Make: Matthew Hewell (Signed)

Model: Face Jug

Dimensions: 9” W x 8” Dia x 10.5” H

Construction: Frogskin Glaze Pottery

Condition: Very nice. A piece of the chin is missing. It looks like there has been a partial repair to one side, however the other side looks like the glaze came off in the firing process. It’s difficult to determine for sure, but we’ve included detailed photos of the chin area to clearly display the defect. Please review them carefully!

Details:

Ugly jugs or mugs became an American folk art tradition beginning in the 1800s. The time and place this tradition began depends on your source, and the jugs had several purposes which could all be valid. Folk lore handed down generation to generation told that slaves made ugly jugs to distinguish the different liquids inside. Jugs with faces were for the ones you couldn’t drink, like ones filled with kerosene. According to family folk lore, ugly jugs were also used by slaves as grave markers, made ugly to scare the devil away. It is also said that ugly jugs were used to keep kids out of the moonshine. They were made as scary as possible for this purpose!

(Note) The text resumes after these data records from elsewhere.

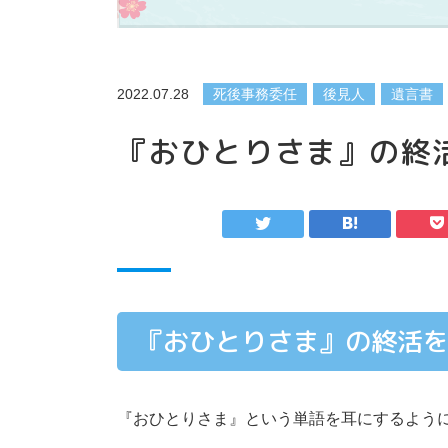
2022.07.28
死後事務委任
後見人
遺言書
『おひとりさま』の終
『おひとりさま』の終活
『おひとりさま』という単語を耳にするよう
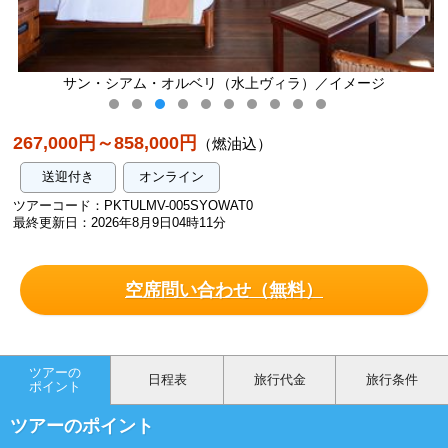
ルベリ（水上ヴィラ）／イメージ
サン・シアム・オルベ
267,000円～858,000円
（燃油込）
送迎付き
オンライン
ツアーコード：PKTULMV-005SYOWAT0
最終更新日：2026年8月9日04時11分
空席問い合わせ（無料）
ツアーの
日程表
旅行代金
旅行条件
ポイント
ツアーのポイント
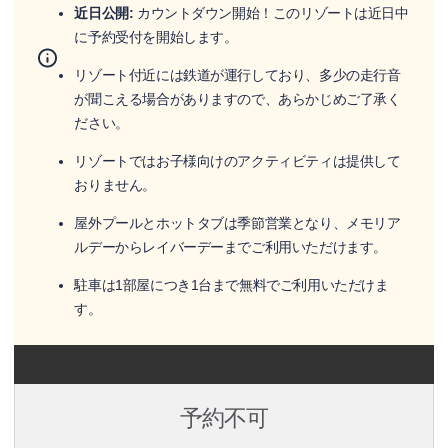
近日公開:
カウントダウン開始！このリゾートは近日中
に予約受付を開始します。
リゾート付近には鉄道が運行しており、多少の走行音
が聞こえる場合がありますので、あらかじめご了承く
ださい。
リゾートではお子様向けのアクティビティは提供して
おりません。
屋外プールとホットタブは季節営業となり、メモリア
ルデーからレイバーデーまでご利用いただけます。
駐車は1部屋につき1台まで無料でご利用いただけま
す。
予約不可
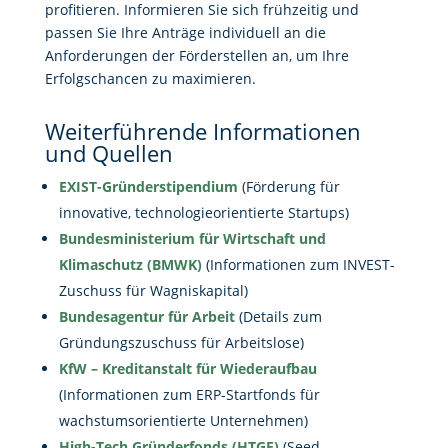
profitieren. Informieren Sie sich frühzeitig und
passen Sie Ihre Anträge individuell an die
Anforderungen der Förderstellen an, um Ihre
Erfolgschancen zu maximieren.
Weiterführende Informationen
und Quellen
EXIST-Gründerstipendium
(Förderung für
innovative, technologieorientierte Startups)
Bundesministerium für Wirtschaft und
Klimaschutz (BMWK)
(Informationen zum INVEST-
Zuschuss für Wagniskapital)
Bundesagentur für Arbeit
(Details zum
Gründungszuschuss für Arbeitslose)
KfW – Kreditanstalt für Wiederaufbau
(Informationen zum ERP-Startfonds für
wachstumsorientierte Unternehmen)
High-Tech Gründerfonds (HTGF)
(Seed-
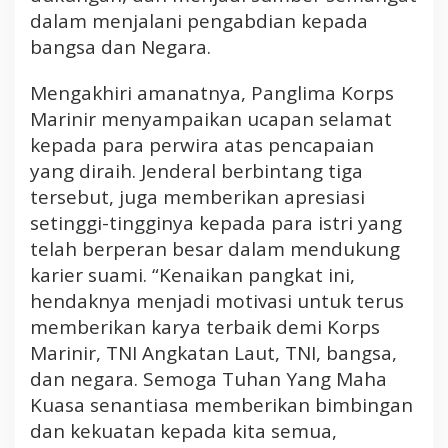
k
dalam menjalani pengabdian kepada
a
bangsa dan Negara.
t
,
Mengakhiri amanatnya, Panglima Korps
Y
a
Marinir menyampaikan ucapan selamat
n
kepada para perwira atas pencapaian
g
yang diraih. Jenderal berbintang tiga
D
tersebut, juga memberikan apresiasi
i
setinggi-tingginya kepada para istri yang
p
i
telah berperan besar dalam mendukung
m
karier suami. “Kenaikan pangkat ini,
p
hendaknya menjadi motivasi untuk terus
i
memberikan karya terbaik demi Korps
m
Marinir, TNI Angkatan Laut, TNI, bangsa,
L
dan negara. Semoga Tuhan Yang Maha
a
n
Kuasa senantiasa memberikan bimbingan
g
dan kekuatan kepada kita semua,
s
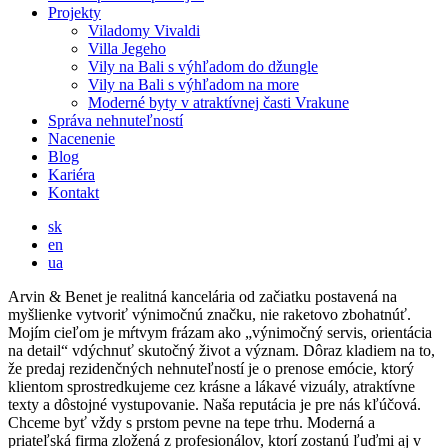
Projekty
Viladomy Vivaldi
Villa Jegeho
Vily na Bali s výhľadom do džungle
Vily na Bali s výhľadom na more
Moderné byty v atraktívnej časti Vrakune
Správa nehnuteľností
Nacenenie
Blog
Kariéra
Kontakt
sk
en
ua
Arvin & Benet je realitná kancelária od začiatku postavená na
myšlienke vytvoriť výnimočnú značku, nie raketovo zbohatnúť.
Mojím cieľom je mŕtvym frázam ako „výnimočný servis, orientácia
na detail“ vdýchnuť skutočný život a význam. Dôraz kladiem na to,
že predaj rezidenčných nehnuteľností je o prenose emócie, ktorý
klientom sprostredkujeme cez krásne a lákavé vizuály, atraktívne
texty a dôstojné vystupovanie. Naša reputácia je pre nás kľúčová.
Chceme byť vždy s prstom pevne na tepe trhu. Moderná a
priateľská firma zložená z profesionálov, ktorí zostanú ľuďmi aj v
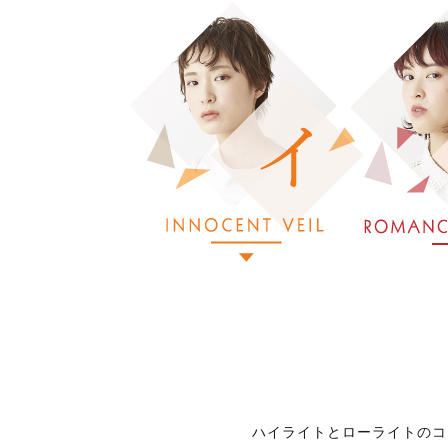
ハイライトとローライトのコ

Though there are many gaps in historical data regarding the making, use and meaning of the face vessel pottery, there is no doubt that the vessels were original, functional artistic expressions of the African slave culture of the time. This all adds to the mystery of possible deeper meaning of the Face Vessels in the slave culture. Few of the skilled potters who made Face Vessels have been identified by name and their inspiration for making face vessels is really unknown. Researchers speculate that the vessels may have had religious or burial significance, or that they reflect the complex responses of people attempting to live and maintain their personal identities under cruel and often difficult conditions. Face Vessels have been found along the routes of the Underground Railroad and on gravesites, both indicating how highly they were valued and how closely connected they were with the enslaved African American’s own culture.

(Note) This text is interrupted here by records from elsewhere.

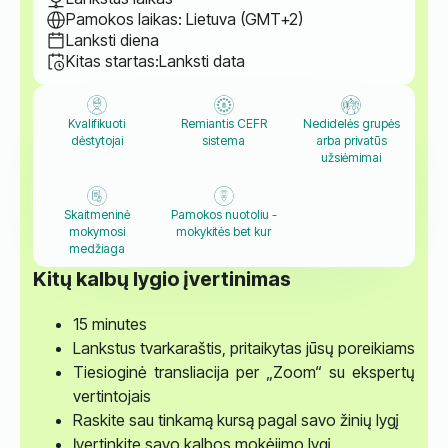
Pamokos laikas: Lietuva (GMT+2)
Lanksti diena
Kitas startas:
Lanksti data
Kvalifikuoti
Remiantis CEFR
Nedidelės grupės
dėstytojai
sistema
arba privatūs
užsiėmimai
Skaitmeninė
Pamokos nuotoliu -
mokymosi
mokykitės bet kur
medžiaga
Kitų kalbų lygio įvertinimas
15 minutes
Lankstus tvarkaraštis, pritaikytas jūsų poreikiams
Tiesioginė transliacija per „Zoom“ su ekspertų
vertintojais
Raskite sau tinkamą kursą pagal savo žinių lygį
Įvertinkite savo kalbos mokėjimo lygį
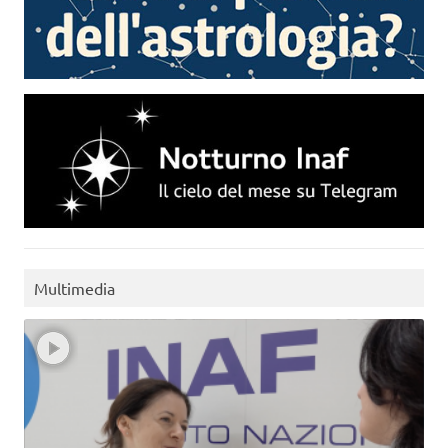
Multimedia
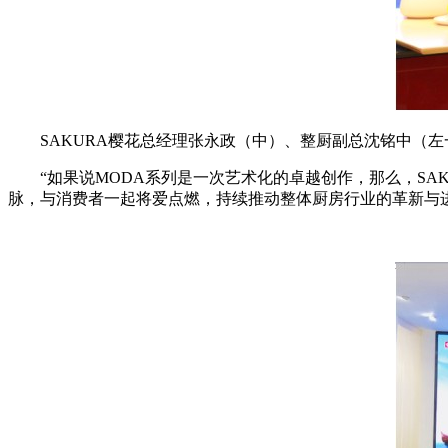
SAKURA樱花总经理张永政（中）、整厨副总沈铭中（
“如果说MODA系列是一次艺术化的卓越创作，那么，SA
脉，与消费者一起将爱点燃，持续推动整体厨房行业的革新与进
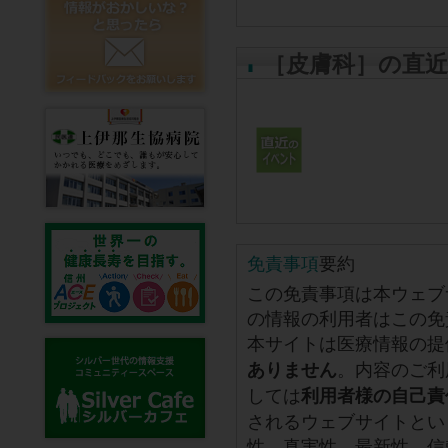
［皮膚科］の直
免責事項
要約
この免責事項は本ウェブ
の情報の利用者はこの免
本サイトは医療情報の提
。内容のご利
ありません
しては
利用者様の自己責
されるウェブサイトとい
性、真実性、最新性、信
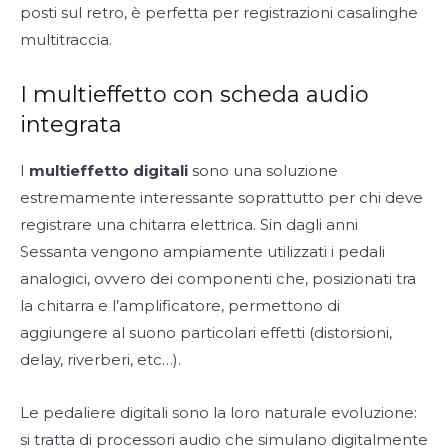
posti sul retro, è perfetta per registrazioni casalinghe
multitraccia.
I multieffetto con scheda audio
integrata
I
multieffetto digitali
sono una soluzione
estremamente interessante soprattutto per chi deve
registrare una chitarra elettrica. Sin dagli anni
Sessanta vengono ampiamente utilizzati i pedali
analogici, ovvero dei componenti che, posizionati tra
la chitarra e l’amplificatore, permettono di
aggiungere al suono particolari effetti (distorsioni,
delay, riverberi, etc…).
Le pedaliere digitali sono la loro naturale evoluzione:
si tratta di processori audio che simulano digitalmente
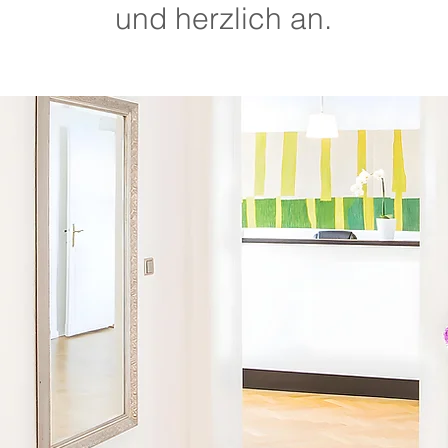
und herzlich an.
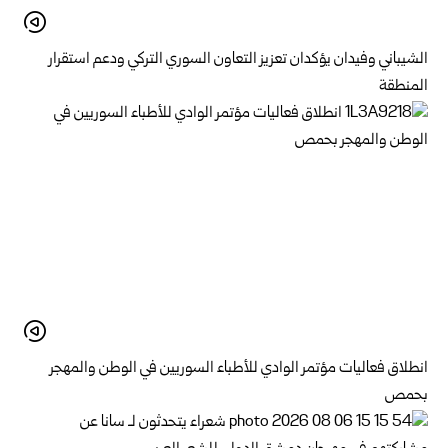
الشيباني وفيدان يؤكدان تعزيز التعاون السوري التركي ودعم استقرار
المنطقة
انطلاق فعاليات مؤتمر الوادي للأطباء السوريين في الوطن والمهجر
بحمص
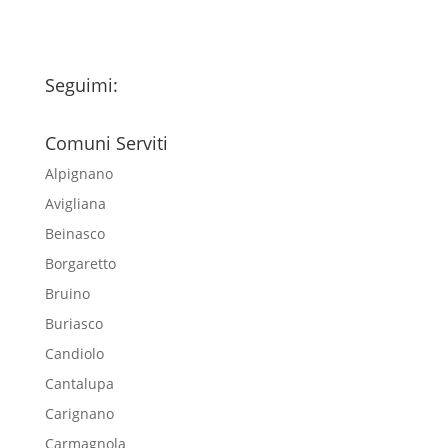
Seguimi:
Comuni Serviti
Alpignano
Avigliana
Beinasco
Borgaretto
Bruino
Buriasco
Candiolo
Cantalupa
Carignano
Carmagnola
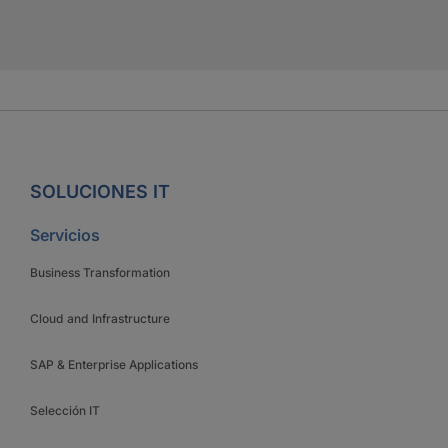
SOLUCIONES IT
Servicios
Business Transformation
Cloud and Infrastructure
SAP & Enterprise Applications
Selección IT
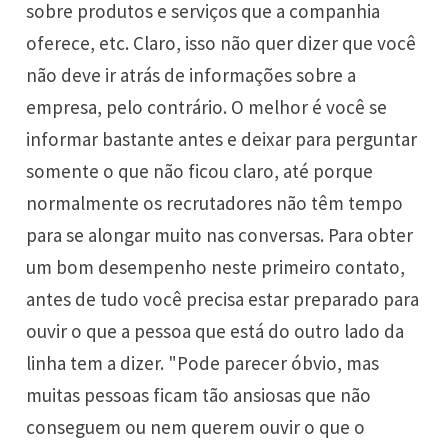
sobre produtos e serviços que a companhia
oferece, etc. Claro, isso não quer dizer que você
não deve ir atrás de informações sobre a
empresa, pelo contrário. O melhor é você se
informar bastante antes e deixar para perguntar
somente o que não ficou claro, até porque
normalmente os recrutadores não têm tempo
para se alongar muito nas conversas. Para obter
um bom desempenho neste primeiro contato,
antes de tudo você precisa estar preparado para
ouvir o que a pessoa que está do outro lado da
linha tem a dizer. "Pode parecer óbvio, mas
muitas pessoas ficam tão ansiosas que não
conseguem ou nem querem ouvir o que o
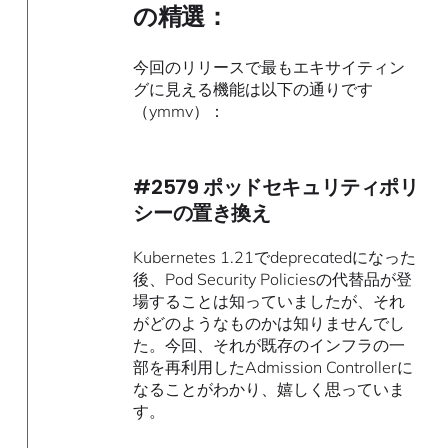
の精選：
今回のリリースで最もエキサイティン
グに見える機能は以下の通りです
（ymmv）：
#2579 ポッドセキュリティポリ
シーの置き換え
Kubernetes 1.21でdeprecatedになった
後、Pod Security Policiesの代替品が登
場することは知っていましたが、それ
がどのようなものかは知りませんでし
た。今回、それが既存のインフラの一
部を再利用したAdmission Controllerに
なることがわかり、嬉しく思っていま
す。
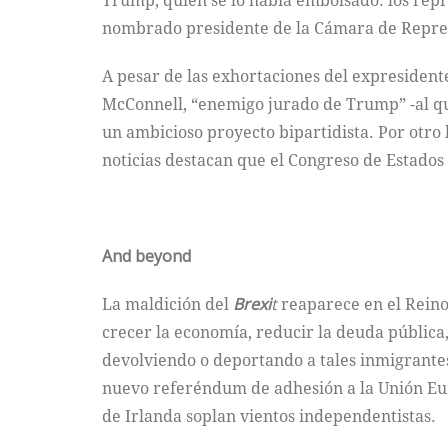
Trump, quien se lo había embolsado: los repr
nombrado presidente de la Cámara de Repre
A pesar de las exhortaciones del expresident
McConnell, “enemigo jurado de Trump” -al qu
un ambicioso proyecto bipartidista. Por otro 
noticias destacan que el Congreso de Estados
And beyond
La maldición del
Brexi
t
reaparece en el Reino
crecer la economía, reducir la deuda pública, 
devolviendo o deportando a tales inmigrante
nuevo referéndum de adhesión a la Unión Eur
de Irlanda soplan vientos independentistas.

In the early part of the 19th century the form was adopted by white potters. This can be attributed to the downturn in profit for the white potters from the everyday items such as churns and storage jars. This was probably due to the major influx of cheaper mass produced ware being imported from the northern factories. To avoid going out of business the potters started making unique items such as miniatures and face jugs. These items helped to keep the potters from closing down since they appealed to the tourist trade.

There has been a continuum in the interest of face jugs throughout the 20th century primarily centered on two prominent potters, Burlon Craig and Lanier Meaders. However it wasn't until the 1970's when there was an upscale interest in American Folk lore by university academics that the work of Craig and Meaders were exposed to a larger American audience. The popularity of these two potters surged and the face jug as an art form along with interest in its history experienced a renaissance.

(Source: http://www.carolinaarts.com/204so.pottery.html, Karen Sue Dill, Art Teacher K-12, North White SC)


From the Hewell’s Pottery, Inc. website, hewellspottery.com:

“When you buy a pot from Hewell's Pottery, you're purchasing a piece of history. The work may be brand-spanking new, having only recently emerged from the Hewell's inferno-like tunnel kiln, but it represents a family tradition fating to the Civil War era.

Seven generations of Hewells have passed down the craft from the pottery's humble beginnings in 1850 all the way to today, when four generations of Hewells work side by side in the Gillsville business, ensuring that this remarkable line of folk potters remains unbroken.

Harold "Bull" Hewell (born in 1926) is the current patriarch of the clan, which includes his wife Grace Nell (1933), son Chester (1950), grandsons Matthew (1972), and Nathaniel (1976) and two quickly leaning apprentices, great-grandchildren Eli (1998) and Susannah (2002). Chester's wife Sandra handles the business side of the ever-diversifying operation.”